Hear me out- I think huge overflow gutters are super fast. If anyone has ever swam at Cleveland State their gutters are massive. I don’t understand why super high levels meets use touchpads that go 2 feet above the water. I feel like it defeats the point of the flow through gutter and sends your wave crashing back at you. Does anyone have an explanation?

RealSlimThomas
Reply to  SwimmingPagani
2 days ago

I think you have a stronger finish when the touch pads are high like you have described. When they are sitting in the gutter, you have to touch the pad slightly lower than you might want to so you ensure a good reading.

FloatingProcess
Reply to  RealSlimThomas
1 day ago

That’s how they are in international competitions. Watch the Olympics. No gutter to grab on breast and fly turns.

FloatingProcess
Reply to  RealSlimThomas
1 day ago

That’s how they are in international competitions. Watch the Olympics. No gutter to grab on breast and fly turns.

Mark Rauterkus
2 days ago

Depth is missing, as that is a big factor.
Water clarity counts too.

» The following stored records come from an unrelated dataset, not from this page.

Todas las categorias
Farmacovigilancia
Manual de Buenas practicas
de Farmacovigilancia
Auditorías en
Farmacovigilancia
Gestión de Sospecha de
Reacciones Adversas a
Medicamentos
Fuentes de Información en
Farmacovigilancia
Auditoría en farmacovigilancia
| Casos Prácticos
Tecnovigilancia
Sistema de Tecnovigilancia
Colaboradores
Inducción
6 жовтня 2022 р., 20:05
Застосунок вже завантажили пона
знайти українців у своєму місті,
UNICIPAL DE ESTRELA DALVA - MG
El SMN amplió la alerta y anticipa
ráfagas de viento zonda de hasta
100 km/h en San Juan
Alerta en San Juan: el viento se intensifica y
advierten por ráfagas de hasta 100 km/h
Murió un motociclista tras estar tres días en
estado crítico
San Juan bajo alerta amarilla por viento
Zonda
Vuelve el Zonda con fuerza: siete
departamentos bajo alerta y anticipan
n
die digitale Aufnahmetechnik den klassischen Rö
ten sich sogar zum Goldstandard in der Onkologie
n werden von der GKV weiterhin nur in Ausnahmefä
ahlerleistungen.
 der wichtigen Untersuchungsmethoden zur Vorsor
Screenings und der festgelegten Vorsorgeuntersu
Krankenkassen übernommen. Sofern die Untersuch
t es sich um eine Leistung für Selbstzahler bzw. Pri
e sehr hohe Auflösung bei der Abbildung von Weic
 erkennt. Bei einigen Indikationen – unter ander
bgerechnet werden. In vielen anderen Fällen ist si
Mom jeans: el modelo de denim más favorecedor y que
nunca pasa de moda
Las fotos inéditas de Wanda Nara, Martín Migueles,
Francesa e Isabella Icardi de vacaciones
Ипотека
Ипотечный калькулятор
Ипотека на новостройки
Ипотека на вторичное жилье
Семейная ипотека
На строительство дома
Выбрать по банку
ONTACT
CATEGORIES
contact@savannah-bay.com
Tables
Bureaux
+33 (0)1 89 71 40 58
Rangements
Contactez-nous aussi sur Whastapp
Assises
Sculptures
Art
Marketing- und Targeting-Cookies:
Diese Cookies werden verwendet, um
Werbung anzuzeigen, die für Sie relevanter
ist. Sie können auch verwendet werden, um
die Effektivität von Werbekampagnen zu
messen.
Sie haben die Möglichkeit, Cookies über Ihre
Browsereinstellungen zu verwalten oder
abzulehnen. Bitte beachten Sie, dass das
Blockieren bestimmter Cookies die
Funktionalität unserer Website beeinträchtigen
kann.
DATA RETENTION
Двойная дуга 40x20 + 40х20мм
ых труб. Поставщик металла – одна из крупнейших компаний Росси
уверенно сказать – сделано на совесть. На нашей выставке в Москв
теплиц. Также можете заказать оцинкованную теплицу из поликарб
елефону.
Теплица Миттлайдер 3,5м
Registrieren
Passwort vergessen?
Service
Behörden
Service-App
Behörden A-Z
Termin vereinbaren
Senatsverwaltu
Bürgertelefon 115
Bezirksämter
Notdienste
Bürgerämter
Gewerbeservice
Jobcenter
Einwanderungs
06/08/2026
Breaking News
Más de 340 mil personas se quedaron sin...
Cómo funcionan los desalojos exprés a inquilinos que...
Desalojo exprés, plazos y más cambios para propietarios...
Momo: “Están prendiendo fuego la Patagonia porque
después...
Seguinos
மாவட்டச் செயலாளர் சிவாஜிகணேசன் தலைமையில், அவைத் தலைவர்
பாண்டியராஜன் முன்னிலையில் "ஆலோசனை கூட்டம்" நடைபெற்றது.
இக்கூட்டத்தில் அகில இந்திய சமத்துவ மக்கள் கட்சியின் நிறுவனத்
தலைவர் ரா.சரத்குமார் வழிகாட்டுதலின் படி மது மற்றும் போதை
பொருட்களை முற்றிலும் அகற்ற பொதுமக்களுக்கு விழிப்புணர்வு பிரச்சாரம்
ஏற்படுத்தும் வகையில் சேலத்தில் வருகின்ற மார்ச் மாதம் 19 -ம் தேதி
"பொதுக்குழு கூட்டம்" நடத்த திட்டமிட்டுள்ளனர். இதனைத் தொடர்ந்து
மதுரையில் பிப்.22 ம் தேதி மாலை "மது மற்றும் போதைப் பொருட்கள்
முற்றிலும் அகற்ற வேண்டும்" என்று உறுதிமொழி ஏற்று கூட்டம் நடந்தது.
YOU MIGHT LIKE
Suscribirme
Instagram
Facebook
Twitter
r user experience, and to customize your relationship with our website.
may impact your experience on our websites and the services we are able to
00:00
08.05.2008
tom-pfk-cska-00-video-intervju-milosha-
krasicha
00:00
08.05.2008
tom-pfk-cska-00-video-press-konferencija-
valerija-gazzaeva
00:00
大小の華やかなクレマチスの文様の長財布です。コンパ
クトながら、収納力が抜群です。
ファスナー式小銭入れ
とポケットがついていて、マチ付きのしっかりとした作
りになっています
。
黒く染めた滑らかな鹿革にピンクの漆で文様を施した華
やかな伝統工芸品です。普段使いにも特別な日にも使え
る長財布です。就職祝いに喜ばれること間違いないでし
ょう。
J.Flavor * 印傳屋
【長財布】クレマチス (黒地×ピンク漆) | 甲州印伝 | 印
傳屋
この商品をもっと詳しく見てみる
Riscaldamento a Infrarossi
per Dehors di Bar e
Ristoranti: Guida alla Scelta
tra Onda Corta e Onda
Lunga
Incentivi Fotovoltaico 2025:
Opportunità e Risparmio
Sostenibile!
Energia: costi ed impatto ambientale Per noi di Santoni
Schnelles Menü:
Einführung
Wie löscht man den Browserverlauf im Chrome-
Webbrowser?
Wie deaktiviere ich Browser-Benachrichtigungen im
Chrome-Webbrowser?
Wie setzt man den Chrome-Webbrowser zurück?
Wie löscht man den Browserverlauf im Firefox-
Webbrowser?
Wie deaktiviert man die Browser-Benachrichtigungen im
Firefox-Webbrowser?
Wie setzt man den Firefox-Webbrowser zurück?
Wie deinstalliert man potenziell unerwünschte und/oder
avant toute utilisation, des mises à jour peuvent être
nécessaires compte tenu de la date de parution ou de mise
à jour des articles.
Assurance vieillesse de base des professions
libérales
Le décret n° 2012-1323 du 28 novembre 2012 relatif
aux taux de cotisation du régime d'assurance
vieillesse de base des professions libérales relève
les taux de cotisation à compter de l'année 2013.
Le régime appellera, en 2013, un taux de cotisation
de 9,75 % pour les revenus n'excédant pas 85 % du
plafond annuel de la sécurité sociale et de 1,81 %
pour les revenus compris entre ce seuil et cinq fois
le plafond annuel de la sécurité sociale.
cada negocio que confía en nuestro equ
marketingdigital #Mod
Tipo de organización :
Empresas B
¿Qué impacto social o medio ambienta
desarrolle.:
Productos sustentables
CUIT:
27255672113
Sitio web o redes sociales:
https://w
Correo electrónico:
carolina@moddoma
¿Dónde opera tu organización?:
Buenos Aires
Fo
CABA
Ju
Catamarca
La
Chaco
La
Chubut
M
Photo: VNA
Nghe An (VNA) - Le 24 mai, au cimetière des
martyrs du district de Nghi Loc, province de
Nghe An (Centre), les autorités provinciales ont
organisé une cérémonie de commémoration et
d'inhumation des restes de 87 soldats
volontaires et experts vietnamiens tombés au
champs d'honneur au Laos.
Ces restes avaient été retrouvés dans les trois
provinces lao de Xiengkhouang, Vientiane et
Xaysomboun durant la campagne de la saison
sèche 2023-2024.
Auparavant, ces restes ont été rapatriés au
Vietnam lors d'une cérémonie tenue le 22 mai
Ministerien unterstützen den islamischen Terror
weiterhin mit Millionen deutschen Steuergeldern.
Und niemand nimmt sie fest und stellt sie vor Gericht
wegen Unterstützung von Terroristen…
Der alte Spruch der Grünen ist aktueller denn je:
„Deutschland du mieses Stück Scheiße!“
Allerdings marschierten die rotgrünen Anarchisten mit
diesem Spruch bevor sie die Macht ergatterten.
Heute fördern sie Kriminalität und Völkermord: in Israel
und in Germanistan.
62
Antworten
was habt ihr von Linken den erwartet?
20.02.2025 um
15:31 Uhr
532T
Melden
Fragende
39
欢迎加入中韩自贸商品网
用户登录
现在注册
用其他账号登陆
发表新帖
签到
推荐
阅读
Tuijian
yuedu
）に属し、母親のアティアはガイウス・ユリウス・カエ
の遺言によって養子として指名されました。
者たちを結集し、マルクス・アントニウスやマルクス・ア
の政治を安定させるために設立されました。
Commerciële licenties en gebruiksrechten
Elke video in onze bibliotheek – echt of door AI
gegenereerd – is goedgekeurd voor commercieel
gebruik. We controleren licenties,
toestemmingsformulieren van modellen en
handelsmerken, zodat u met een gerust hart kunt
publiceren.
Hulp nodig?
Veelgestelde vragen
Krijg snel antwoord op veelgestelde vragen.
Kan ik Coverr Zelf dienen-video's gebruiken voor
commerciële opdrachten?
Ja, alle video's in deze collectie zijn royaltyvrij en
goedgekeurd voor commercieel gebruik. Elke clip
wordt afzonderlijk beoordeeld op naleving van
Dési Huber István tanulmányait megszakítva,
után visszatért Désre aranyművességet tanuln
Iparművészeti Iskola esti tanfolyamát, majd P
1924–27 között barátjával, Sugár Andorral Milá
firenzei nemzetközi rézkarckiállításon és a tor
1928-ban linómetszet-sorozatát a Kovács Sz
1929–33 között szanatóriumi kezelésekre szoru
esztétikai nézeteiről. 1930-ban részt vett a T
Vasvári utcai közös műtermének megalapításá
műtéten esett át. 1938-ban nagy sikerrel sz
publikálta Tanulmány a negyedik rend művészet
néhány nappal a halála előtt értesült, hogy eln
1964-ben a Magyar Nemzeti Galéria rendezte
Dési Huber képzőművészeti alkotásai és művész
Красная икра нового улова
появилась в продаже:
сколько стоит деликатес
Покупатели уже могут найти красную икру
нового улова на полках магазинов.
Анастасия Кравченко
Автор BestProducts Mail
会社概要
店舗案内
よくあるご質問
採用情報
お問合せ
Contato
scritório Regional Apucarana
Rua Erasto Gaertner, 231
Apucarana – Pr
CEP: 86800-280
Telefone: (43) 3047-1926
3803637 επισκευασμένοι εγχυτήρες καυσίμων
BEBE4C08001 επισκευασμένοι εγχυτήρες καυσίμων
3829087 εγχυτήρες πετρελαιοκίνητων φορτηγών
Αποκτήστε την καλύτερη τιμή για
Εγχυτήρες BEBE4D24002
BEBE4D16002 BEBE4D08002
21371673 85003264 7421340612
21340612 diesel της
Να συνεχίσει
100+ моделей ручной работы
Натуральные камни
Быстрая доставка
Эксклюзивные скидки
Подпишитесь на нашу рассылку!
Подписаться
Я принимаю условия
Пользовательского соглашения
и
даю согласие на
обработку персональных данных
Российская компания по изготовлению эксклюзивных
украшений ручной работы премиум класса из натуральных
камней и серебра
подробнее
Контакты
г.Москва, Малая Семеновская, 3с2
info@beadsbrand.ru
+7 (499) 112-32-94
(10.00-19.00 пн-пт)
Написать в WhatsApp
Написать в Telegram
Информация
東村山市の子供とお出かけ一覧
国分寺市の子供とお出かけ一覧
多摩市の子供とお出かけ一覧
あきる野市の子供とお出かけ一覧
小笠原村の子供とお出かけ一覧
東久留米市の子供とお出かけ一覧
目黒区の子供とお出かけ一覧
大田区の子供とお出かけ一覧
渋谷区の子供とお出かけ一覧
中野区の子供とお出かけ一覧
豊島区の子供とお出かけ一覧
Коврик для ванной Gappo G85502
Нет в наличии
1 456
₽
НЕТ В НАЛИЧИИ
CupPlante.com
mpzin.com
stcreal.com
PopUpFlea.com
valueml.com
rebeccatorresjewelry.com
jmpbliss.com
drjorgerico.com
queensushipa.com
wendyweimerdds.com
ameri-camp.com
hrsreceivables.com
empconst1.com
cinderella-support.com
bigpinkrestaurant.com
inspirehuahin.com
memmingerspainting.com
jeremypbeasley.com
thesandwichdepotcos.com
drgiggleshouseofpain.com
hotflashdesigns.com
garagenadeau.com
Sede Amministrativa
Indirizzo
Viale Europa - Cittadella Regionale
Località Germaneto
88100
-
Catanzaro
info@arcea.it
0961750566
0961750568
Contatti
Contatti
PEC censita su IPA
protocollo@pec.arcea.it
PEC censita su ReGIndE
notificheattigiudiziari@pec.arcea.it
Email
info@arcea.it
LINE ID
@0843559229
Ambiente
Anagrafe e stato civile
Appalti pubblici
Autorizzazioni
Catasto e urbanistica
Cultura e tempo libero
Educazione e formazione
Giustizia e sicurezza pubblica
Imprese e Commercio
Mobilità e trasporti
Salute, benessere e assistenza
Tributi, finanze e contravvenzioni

As does water chemistry, but that’s a bit harder to “see” — unless there are people who need to be admitted to the hospital with breathing troubles. (Sadly, its known to happen.)

Scott Bonney
Reply to  Mark Rauterkus
2 days ago

Depth is important, just ask anyone who swam in the old pool at the Naval Academy where the whole pool was extremely deep for scuba training purposes for the midshipman.

RealSlimThomas
Reply to  Scott Bonney
2 days ago

Likewise, too shallow is a massive issue. It creates the same problem as no/bad gutters.

joannietheswimmer
2 days ago

Depth of pool is very important also.

There's no doubt that he's tightening up
Reply to  joannietheswimmer
1 day ago

Approved by Vyatchanin

Coach N
2 days ago

Floor jets > wall jets

Mark Rauterkus
Reply to  Coach N
2 days ago

A lack of current(s) in the pool.

Samuel Huntington
2 days ago

Double lane lines – do any major LCM meets use these?